Die wirtschaftliche Aktivität hat sich im zweiten Quartal deutlich verlangsamt, vor allem infolge nachlassender Investitionen und einer schwächeren Inlandsnachfrage. Es wird erwartet, dass die Behörden bei der Sitzung des Politbüros Ende Juli die bereits genehmigten Maßnahmen schneller umsetzen und nicht ein umfassendes Konjunkturpaket ankündigen.

Bis Ende Juni wurden erst 43% des Emissionskontingents für chinesische Staatsanleihen in Höhe von 11,9 Billionen Yuan ausgegeben; damit bleiben rund 6,8 Billionen Yuan für die zweite Jahreshälfte verfügbar. Weitere 800 Mrd. Yuan im Rahmen einer zweckgebundenen Finanzierung sollen die Ausgaben für Infrastruktur der Künstlichen Intelligenz, fortgeschrittene Fertigung und Energienetze unterstützen.

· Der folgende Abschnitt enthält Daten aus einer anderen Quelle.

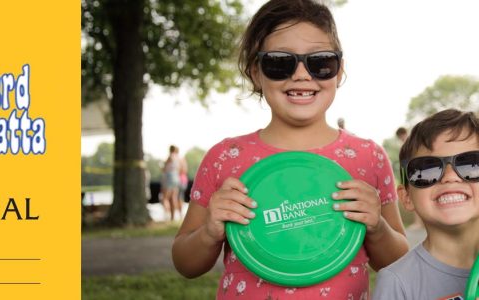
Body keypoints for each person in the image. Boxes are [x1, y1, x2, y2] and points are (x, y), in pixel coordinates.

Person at [172, 1, 409, 298]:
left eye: (320, 62)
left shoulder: (368, 157)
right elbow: (185, 263)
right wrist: (209, 231)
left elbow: (399, 261)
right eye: (280, 63)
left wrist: (377, 228)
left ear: (339, 70)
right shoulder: (224, 158)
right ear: (256, 72)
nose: (301, 75)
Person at [373, 109, 479, 300]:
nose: (450, 176)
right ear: (406, 197)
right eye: (426, 169)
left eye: (472, 164)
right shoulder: (396, 282)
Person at [397, 126, 424, 230]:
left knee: (420, 199)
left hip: (417, 176)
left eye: (402, 135)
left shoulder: (415, 145)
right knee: (414, 199)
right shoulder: (404, 148)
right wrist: (404, 182)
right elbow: (403, 167)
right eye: (400, 137)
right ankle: (418, 222)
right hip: (410, 177)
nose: (402, 138)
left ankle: (420, 223)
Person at [161, 145, 183, 221]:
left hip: (169, 177)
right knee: (174, 197)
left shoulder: (170, 157)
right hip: (176, 177)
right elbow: (180, 169)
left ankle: (166, 215)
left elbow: (164, 169)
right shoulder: (178, 158)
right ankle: (173, 217)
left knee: (165, 198)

Die finanzielle Lage der lokalen Gebietskörperschaften bleibt weiterhin ein bremsender Faktor. In den ersten fünf Monaten 2026 sind die Einnahmen aus dem Verkauf von Grundstücken um fast 30% zurückgegangen, was das Risiko von Unterausführungen bei den Haushaltsausgaben erhöht.

Die Geldpolitik dürfte laut Prognosen ebenfalls unverändert bleiben: In diesem Jahr werden weder Zinssenkungen noch Senkungen der Mindestreserveanforderungen erwartet. Ein schwaches Kreditwachstum spiegelt eine begrenzte Nachfrage nach Krediten wider, nicht einen Mangel an Liquidität; zugleich begrenzt die rekordniedrige Bankenmarge die Möglichkeiten der Zentralbank, die Zinsen zu senken.

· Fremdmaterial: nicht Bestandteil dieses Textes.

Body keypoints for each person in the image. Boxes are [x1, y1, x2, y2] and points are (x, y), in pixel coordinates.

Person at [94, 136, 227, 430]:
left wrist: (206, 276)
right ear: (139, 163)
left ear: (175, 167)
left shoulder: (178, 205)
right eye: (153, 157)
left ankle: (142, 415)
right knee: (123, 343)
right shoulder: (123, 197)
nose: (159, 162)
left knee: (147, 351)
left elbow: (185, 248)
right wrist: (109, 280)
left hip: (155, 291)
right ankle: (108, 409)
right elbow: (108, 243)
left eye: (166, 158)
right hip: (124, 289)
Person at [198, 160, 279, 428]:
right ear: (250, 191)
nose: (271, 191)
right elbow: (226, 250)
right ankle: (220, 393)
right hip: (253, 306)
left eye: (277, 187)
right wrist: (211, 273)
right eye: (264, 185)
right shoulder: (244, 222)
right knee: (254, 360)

Der Export soll das Wachstum weiter stützen, doch sein Beitrag dürfte nachlassen, wenn sich die weltweiten Produktionsaufträge abschwächen und die Zölle auf chinesische Elektrofahrzeuge, Batterien und andere strategische Güter steigen.

Investitionen in Immobilien werden voraussichtlich das gesamte Jahr 2026 über negativ bleiben. In mehreren großen Städten haben sich die Preise zwar stabilisiert, doch hohe Wohnungsbestände, schwache Bilanzen der Bauträger und zurückhaltende Erwartungen der Haushalte an die Einkommensentwicklung begrenzen die Erholungsaussichten des Markts im ganzen Land.

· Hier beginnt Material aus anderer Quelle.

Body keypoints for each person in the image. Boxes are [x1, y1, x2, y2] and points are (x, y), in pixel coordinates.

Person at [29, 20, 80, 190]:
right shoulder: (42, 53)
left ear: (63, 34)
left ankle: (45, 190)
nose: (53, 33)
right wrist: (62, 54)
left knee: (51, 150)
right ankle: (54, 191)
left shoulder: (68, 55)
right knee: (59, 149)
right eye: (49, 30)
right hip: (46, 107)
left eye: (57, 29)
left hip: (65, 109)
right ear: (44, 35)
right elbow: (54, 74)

Die Entwicklung von Künstlicher Intelligenz in China eröffnet optimistischere Perspektiven. Das Kimi-K3-Modell des Unternehmens Moonshot AI belegt den verfügbaren Angaben zufolge weltweit den dritten Platz, und die führenden chinesischen Modelle sind 40–70% günstiger als vergleichbare US-amerikanische Pendants. Sinkende Rechenkosten könnten sowohl Cloud-Provider als auch Entwickler von KI-gestützten Anwendungen unterstützen und zugleich die Margen der Modellschöpfer verringern.

Die Anlageposition geht von einer Übergewichtung von Aktien der Kategorie A in Portfolios für Schwellenländer und in globalen Portfolios mit einem Zeithorizont von sechs bis zwölf Monaten aus; dennoch wird davon abgeraten, bei den aktuellen Bewertungen aufzustocken. Chinesische Aktien im Offshore-Markt behalten den neutralen Status, und das Währungspaar USD/CNY dürfte sich laut Prognosen bis Ende des Jahres in einer Spanne von 6,70–6,85 bewegen.